■ Requirement
Reproduce every line of the material below word for word, keeping the original order and line breaks.

■ The data
◇ ◇ ◇

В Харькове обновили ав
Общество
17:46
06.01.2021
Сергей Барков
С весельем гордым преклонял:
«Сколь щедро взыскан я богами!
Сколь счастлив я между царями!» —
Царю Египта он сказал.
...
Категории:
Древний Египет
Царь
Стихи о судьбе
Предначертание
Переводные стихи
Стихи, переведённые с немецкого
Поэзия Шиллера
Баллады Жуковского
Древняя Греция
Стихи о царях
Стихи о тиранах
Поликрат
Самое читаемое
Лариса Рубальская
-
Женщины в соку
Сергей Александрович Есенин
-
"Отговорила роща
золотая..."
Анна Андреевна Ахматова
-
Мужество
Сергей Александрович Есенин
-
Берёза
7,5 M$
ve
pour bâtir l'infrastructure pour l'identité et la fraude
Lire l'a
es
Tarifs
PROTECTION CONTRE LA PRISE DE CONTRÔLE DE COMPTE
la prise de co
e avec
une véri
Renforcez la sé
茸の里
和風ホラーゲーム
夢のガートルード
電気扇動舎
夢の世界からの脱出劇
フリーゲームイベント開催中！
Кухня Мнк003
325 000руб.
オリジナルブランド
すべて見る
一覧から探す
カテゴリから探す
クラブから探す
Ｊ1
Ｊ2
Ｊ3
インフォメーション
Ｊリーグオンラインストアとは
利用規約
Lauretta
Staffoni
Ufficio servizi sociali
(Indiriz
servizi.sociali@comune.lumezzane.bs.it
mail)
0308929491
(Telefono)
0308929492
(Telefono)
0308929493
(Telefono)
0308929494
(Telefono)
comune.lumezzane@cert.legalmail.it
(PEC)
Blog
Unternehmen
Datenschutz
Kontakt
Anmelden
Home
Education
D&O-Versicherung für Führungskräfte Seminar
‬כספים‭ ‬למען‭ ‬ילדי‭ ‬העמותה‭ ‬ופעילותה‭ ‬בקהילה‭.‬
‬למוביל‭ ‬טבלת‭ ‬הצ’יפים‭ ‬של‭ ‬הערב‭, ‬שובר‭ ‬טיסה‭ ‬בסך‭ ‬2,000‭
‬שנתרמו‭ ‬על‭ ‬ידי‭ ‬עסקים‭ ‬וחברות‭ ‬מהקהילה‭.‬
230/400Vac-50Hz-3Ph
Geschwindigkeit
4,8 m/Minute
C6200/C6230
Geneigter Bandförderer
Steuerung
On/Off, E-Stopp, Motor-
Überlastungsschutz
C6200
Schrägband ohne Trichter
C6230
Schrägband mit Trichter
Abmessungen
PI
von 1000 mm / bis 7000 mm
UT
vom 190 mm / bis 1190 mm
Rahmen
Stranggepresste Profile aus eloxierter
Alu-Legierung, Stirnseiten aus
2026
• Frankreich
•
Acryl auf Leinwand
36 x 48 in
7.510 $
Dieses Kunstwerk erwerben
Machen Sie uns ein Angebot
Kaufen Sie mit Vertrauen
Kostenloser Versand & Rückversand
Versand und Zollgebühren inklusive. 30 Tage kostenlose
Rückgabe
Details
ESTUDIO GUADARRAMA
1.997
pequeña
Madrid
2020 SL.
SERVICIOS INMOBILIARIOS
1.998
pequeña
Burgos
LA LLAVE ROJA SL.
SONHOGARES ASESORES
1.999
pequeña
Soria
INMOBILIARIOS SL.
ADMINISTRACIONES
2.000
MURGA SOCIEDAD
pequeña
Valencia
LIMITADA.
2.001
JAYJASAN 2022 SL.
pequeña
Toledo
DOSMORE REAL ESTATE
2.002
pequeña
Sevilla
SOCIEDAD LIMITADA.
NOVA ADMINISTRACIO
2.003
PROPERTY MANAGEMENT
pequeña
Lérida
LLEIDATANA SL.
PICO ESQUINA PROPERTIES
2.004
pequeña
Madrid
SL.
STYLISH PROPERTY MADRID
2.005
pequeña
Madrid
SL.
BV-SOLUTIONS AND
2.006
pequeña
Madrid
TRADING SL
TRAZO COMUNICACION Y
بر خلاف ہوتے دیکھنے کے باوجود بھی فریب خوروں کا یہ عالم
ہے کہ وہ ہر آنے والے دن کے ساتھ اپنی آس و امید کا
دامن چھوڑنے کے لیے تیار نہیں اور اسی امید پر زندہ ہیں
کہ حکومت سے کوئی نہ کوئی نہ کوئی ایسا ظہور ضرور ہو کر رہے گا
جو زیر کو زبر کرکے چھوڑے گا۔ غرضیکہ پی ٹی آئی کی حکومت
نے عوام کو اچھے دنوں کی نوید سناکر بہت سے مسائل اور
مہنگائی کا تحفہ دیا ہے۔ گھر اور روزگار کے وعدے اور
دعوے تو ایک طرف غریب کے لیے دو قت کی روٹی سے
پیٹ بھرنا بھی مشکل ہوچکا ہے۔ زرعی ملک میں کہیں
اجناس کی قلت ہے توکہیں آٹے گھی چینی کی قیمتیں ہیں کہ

◇ ◇ ◇

■ Answer below
В Харькове обновили ав
Общество
17:46
06.01.2021
Сергей Барков
С весельем гордым преклонял:
«Сколь щедро взыскан я богами!
Сколь счастлив я между царями!» —
Царю Египта он сказал.
...
Категории:
Древний Египет
Царь
Стихи о судьбе
Предначертание
Переводные стихи
Стихи, переведённые с немецкого
Поэзия Шиллера
Баллады Жуковского
Древняя Греция
Стихи о царях
Стихи о тиранах
Поликрат
Самое читаемое
Лариса Рубальская
-
Женщины в соку
Сергей Александрович Есенин
-
"Отговорила роща
золотая..."
Анна Андреевна Ахматова
-
Мужество
Сергей Александрович Есенин
-
Берёза
7,5 M$
ve
pour bâtir l'infrastructure pour l'identité et la fraude
Lire l'a
es
Tarifs
PROTECTION CONTRE LA PRISE DE CONTRÔLE DE COMPTE
la prise de co
e avec
une véri
Renforcez la sé
茸の里
和風ホラーゲーム
夢のガートルード
電気扇動舎
夢の世界からの脱出劇
フリーゲームイベント開催中！
Кухня Мнк003
325 000руб.
オリジナルブランド
すべて見る
一覧から探す
カテゴリから探す
クラブから探す
Ｊ1
Ｊ2
Ｊ3
インフォメーション
Ｊリーグオンラインストアとは
利用規約
Lauretta
Staffoni
Ufficio servizi sociali
(Indiriz
servizi.sociali@comune.lumezzane.bs.it
mail)
0308929491
(Telefono)
0308929492
(Telefono)
0308929493
(Telefono)
0308929494
(Telefono)
comune.lumezzane@cert.legalmail.it
(PEC)
Blog
Unternehmen
Datenschutz
Kontakt
Anmelden
Home
Education
D&O-Versicherung für Führungskräfte Seminar
‬כספים‭ ‬למען‭ ‬ילדי‭ ‬העמותה‭ ‬ופעילותה‭ ‬בקהילה‭.‬
‬למוביל‭ ‬טבלת‭ ‬הצ’יפים‭ ‬של‭ ‬הערב‭, ‬שובר‭ ‬טיסה‭ ‬בסך‭ ‬2,000‭
‬שנתרמו‭ ‬על‭ ‬ידי‭ ‬עסקים‭ ‬וחברות‭ ‬מהקהילה‭.‬
230/400Vac-50Hz-3Ph
Geschwindigkeit
4,8 m/Minute
C6200/C6230
Geneigter Bandförderer
Steuerung
On/Off, E-Stopp, Motor-
Überlastungsschutz
C6200
Schrägband ohne Trichter
C6230
Schrägband mit Trichter
Abmessungen
PI
von 1000 mm / bis 7000 mm
UT
vom 190 mm / bis 1190 mm
Rahmen
Stranggepresste Profile aus eloxierter
Alu-Legierung, Stirnseiten aus
2026
• Frankreich
•
Acryl auf Leinwand
36 x 48 in
7.510 $
Dieses Kunstwerk erwerben
Machen Sie uns ein Angebot
Kaufen Sie mit Vertrauen
Kostenloser Versand & Rückversand
Versand und Zollgebühren inklusive. 30 Tage kostenlose
Rückgabe
Details
ESTUDIO GUADARRAMA
1.997
pequeña
Madrid
2020 SL.
SERVICIOS INMOBILIARIOS
1.998
pequeña
Burgos
LA LLAVE ROJA SL.
SONHOGARES ASESORES
1.999
pequeña
Soria
INMOBILIARIOS SL.
ADMINISTRACIONES
2.000
MURGA SOCIEDAD
pequeña
Valencia
LIMITADA.
2.001
JAYJASAN 2022 SL.
pequeña
Toledo
DOSMORE REAL ESTATE
2.002
pequeña
Sevilla
SOCIEDAD LIMITADA.
NOVA ADMINISTRACIO
2.003
PROPERTY MANAGEMENT
pequeña
Lérida
LLEIDATANA SL.
PICO ESQUINA PROPERTIES
2.004
pequeña
Madrid
SL.
STYLISH PROPERTY MADRID
2.005
pequeña
Madrid
SL.
BV-SOLUTIONS AND
2.006
pequeña
Madrid
TRADING SL
TRAZO COMUNICACION Y
بر خلاف ہوتے دیکھنے کے باوجود بھی فریب خوروں کا یہ عالم
ہے کہ وہ ہر آنے والے دن کے ساتھ اپنی آس و امید کا
دامن چھوڑنے کے لیے تیار نہیں اور اسی امید پر زندہ ہیں
کہ حکومت سے کوئی نہ کوئی نہ کوئی ایسا ظہور ضرور ہو کر رہے گا
جو زیر کو زبر کرکے چھوڑے گا۔ غرضیکہ پی ٹی آئی کی حکومت
نے عوام کو اچھے دنوں کی نوید سناکر بہت سے مسائل اور
مہنگائی کا تحفہ دیا ہے۔ گھر اور روزگار کے وعدے اور
دعوے تو ایک طرف غریب کے لیے دو قت کی روٹی سے
پیٹ بھرنا بھی مشکل ہوچکا ہے۔ زرعی ملک میں کہیں
اجناس کی قلت ہے توکہیں آٹے گھی چینی کی قیمتیں ہیں کہ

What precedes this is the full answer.